Friday, April 29, 2022

Two Thoughts on Rhyme

Sound Principles

These eye-rhymes, like those half-rhymes, are so weak.
Oh, sure, they work hard sometimes, to be fair,
But mostly they just stand to create pique
Among us true verse lovers everywhere.
Choosing to break tradition, like a bough
Lopped off a living tree, no matter who
Insists on aimless foolish choices now,
Has always been a source of endless rue.
Prove doesn’t rhyme with love. I grab the gunwale,
Retching, and hoping that the stale mince pie
Won't come up. But this beats the old dank tunnel
Where I grew up with two ears and one eye.
Since I walked my first sonnet down the aisle,
I’ve counted on sound principles, true style.



Make It Sing

If you rhyme sing with wrong, something had better
Be wrong: that’s the whole point of using rhyme.
When rhyme gets altered, unmade by one letter,
It’s like harsh music swerving out of time.
You need a reason? Dissonance in Mozart?
Sure, with a purpose, and then it resolves.
This half-rhyme with no purpose is a goat’s art:
Meh!
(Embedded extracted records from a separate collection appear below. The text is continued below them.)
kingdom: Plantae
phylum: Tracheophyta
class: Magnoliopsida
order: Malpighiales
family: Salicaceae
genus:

Reading it, my good will twists, dissolves.
I hate those eye-rhymes, too, but this is worse,
A tool not used, but squandered, disdained, wasted.
I retch at this ignoble victual. Nurse!
Please help me purge this poison that I’ve tasted!
I tried to make a sonnet, make it sing,
Raise true delight, but something has gone wrong.

Thursday, April 21, 2022

Tropes

This room here is half lit, and so am I,
Watching the stars for signs that never come,
Inventing stupid reasons not to cry,
And crying anyway, roughly, struck dumb
When numbness had been my most devout wish.
Somehow, I'm swamped by feelings I don't want,
Don't need, can't use. Revenge may be a dish --
But not when I'm the object. I'm not gaunt;
I should be gaunt. Instead, I'm old and fat,
I breathe dust, contemplating suicide,
But give it up. I'll wear an old straw hat,
Recalling how we both cried, lied, died, sighed.
This is the end of everything, all hopes,
But I write sonnets: copes, slopes, ropes, mopes, tropes.

Wednesday, April 13, 2022

Sugar

It’s time for lies: this candour’s run its course,
With all its passion, love of truth, and steam.
The time has come for living in a dream,
For literary sonnets, drained of force.
Forget those endless sagas in Old Norse,
Inspiring speeches to the football team,
And good, strong coffee with a splash of cream,
No sugar. I want sugar, and remorse.

I will not say I’m sorry. Every day
You carp and moan, demanding honesty,
And up to now I’ve caved in, too gently,
But now it’s time for lies, I’ve got to say:
The subtlest, deepest, falsest turn away
From truth. Lights out now: I don’t want to see.

Tuesday, April 05, 2022

Enough of Tears

I’ve had enough of tears. Sometimes I cry
Because a dog gets hurt, just in a book,
Or some sad character has told the cook
To give up cabbage rolls; a lullaby
Sung to a baby; hoping to reply
To these attacks but too afraid to look
Where they came from. I sighed, my shoulders shook,
Then I gave in to futile weeping. Why?

It’s not compassion, but it’s not abstract feelings,
This stupid crying. I’d be cold as ice
If only I could turn off this device,
These wet ducts, sadness and the onion peelings,
The chance to reconcile, the honest dealings,
The crooks, the devils. Stop. I’ve done this twice.